You might point out that in the last step, we do not need to think about the fact that the pieces are fifths. We are simply dividing 10 “objects” into groups of 3 “objects,” which means computing 10 ÷ 3. This may help students see why the answer is 3$\frac{1}{3}$ and not 3$\frac{1}{5}$.

SWD: Students with disabilities may need additional support in seeing the relationships among problems and strategies. Throughout this unit, keep anchor charts available and visible to assist them in making connections and working toward mastery. Provide explicit think-alouds comparing strategies and making connections. In addition, ask probing questions to get students to articulate how a peer solved the problem or how one strategy or visual representation is connected or related to another.

# Mathematical Practices

Mathematical Practice 3: Construct viable arguments and critique the reasoning of others.

Students must be able to explain the methods presented in the three Work Time problems.

Mathematical Practice 6: Attend to precision.

• Encourage students to use precise language to explain why the methods work. Allow other students to critique the reasoning of presenters and to help clarify confusion and correct misconceptions.

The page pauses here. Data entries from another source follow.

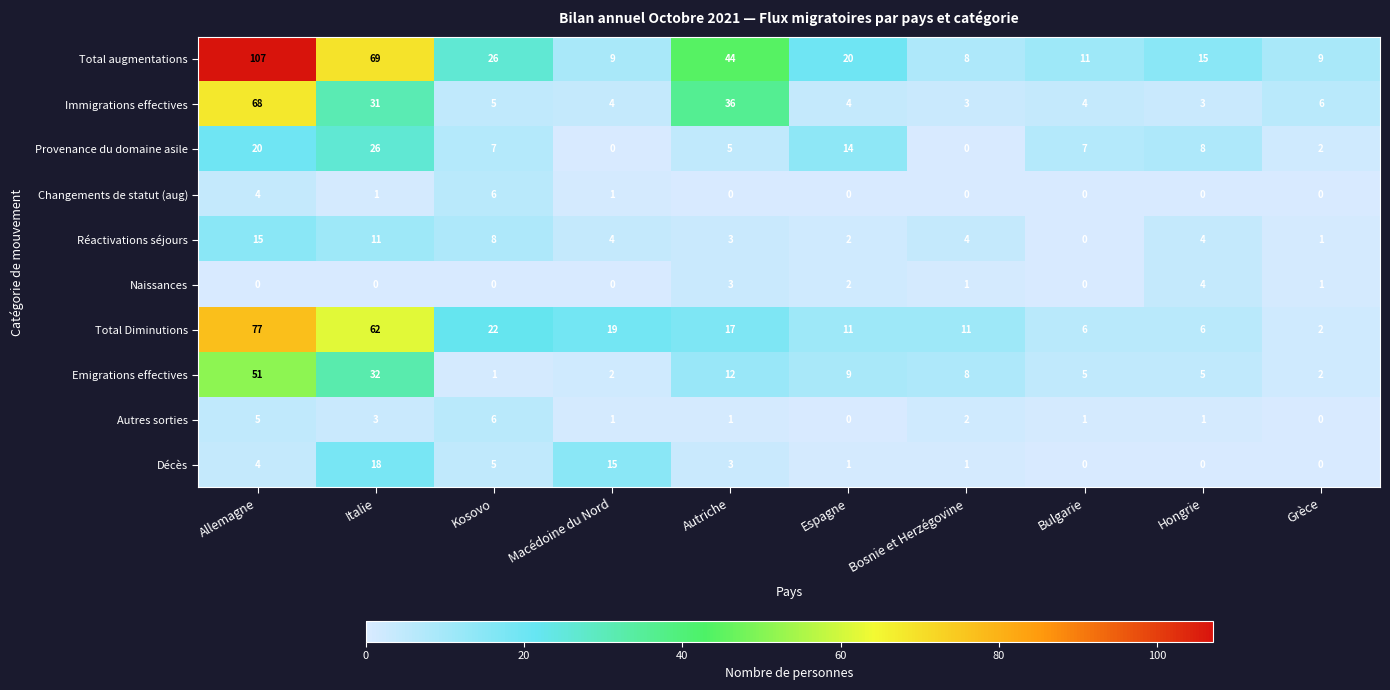

Which category has the highest value in the Emigrations effectives series?

Allemagne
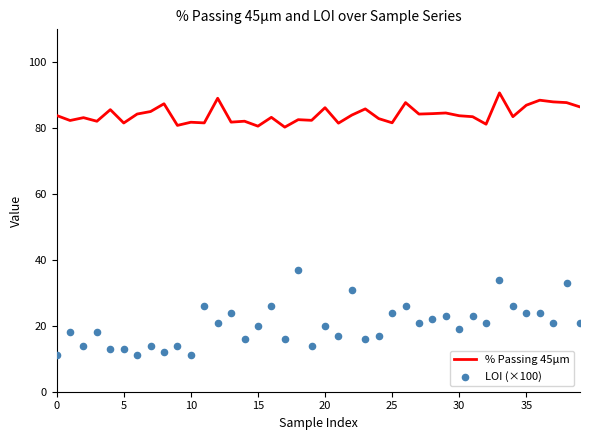

At which category is the sum across all series the highest?

33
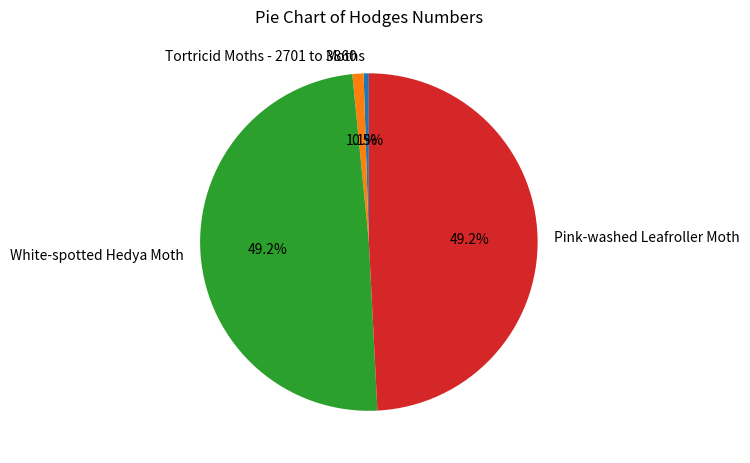

The Tortricid Moths - 2701 to 3860 slice represents 1% of the pie. True or false?

True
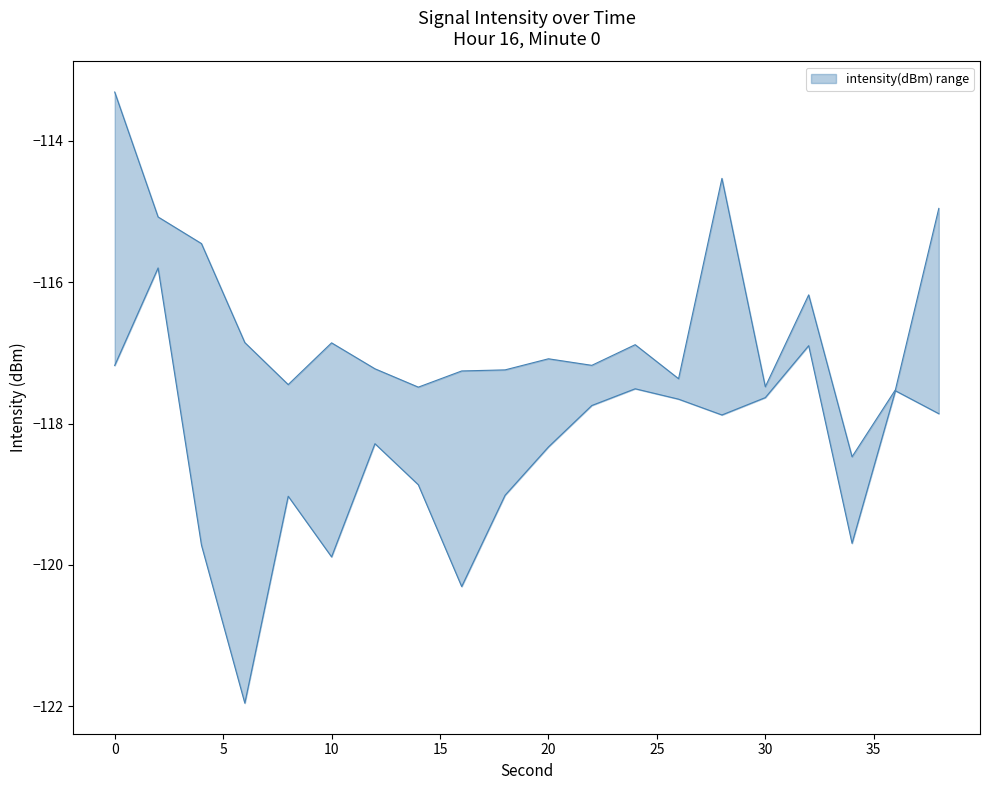

Does the chart display data point markers on the line(s)?

No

# Ways of Thinking: Make Connections

Take notes to clarify your understanding of how to divide a whole number by a fraction.

• How did you use Mia’s solution to 3 ÷ 1 4 to show that your solution to 3 ÷ 3 4 makes sense?
• How is the whole number (the dividend) represented in Jan’s model?
• How is the fraction (the divisor) represented in Jan’s model?
• What does “amount left over” in Jan’s problem mean?
• Why does Carlos’s method work?

# Lesson Guide

Challenge students to use a method that they had not used in the Work Time problems. For students who are fluent in multiple methods, challenge them to create real-world problems. Have students work alone.

Students' solution methods will vary.

1.  5 ÷ $\frac{5}{6}$ = 6
2.  6 ÷ $\frac{3}{7}$ = 14
3.  8 ÷ $\frac{5}{8}$ = 12$\frac{4}{5}$
4.  5 ÷ $\frac{15}{8}$ = 2$\frac{2}{3}$

# Apply the Learning: Divide Whole Numbers by Fractions

Solve the problems using the method of your choice.

1.  5 ÷ $\frac{5}{6}$
2.  6 ÷ $\frac{3}{7}$
3.  8 ÷ $\frac{5}{8}$
4. ​​​​​​​ 5 ÷ $\frac{15}{8}$

# A Possible Summary

To divide a whole number by a fraction, you must find the number of times the fraction divides the whole number. One way to find the answer is to draw a model. For example, to find 2 ÷ $\frac{2}{3}$, you can draw a model of 2 wholes divided into thirds and identify groups of 2 thirds. A shortcut method for finding the answer is to multiply the whole number by the denominator of the fraction and then divide the product by the numerator.

SWD: Scaffold the task of writing a summary into discrete, sequential tasks:

• Identify the big mathematical ideas in the lesson.
• Use a prewriting strategy to organize your thoughts.
• Write a clear, brief explanation of the big ideas in a logical order.

# Summary of the Math: Divide a Whole Number by a Fraction

Write a summary about how to divide a whole number by a fraction.

• Do you describe at least one way that you can use a model to divide a whole number by a fraction?
• Do you explain how to use the inverse relationship between multiplication and division to divide a whole number by a fraction?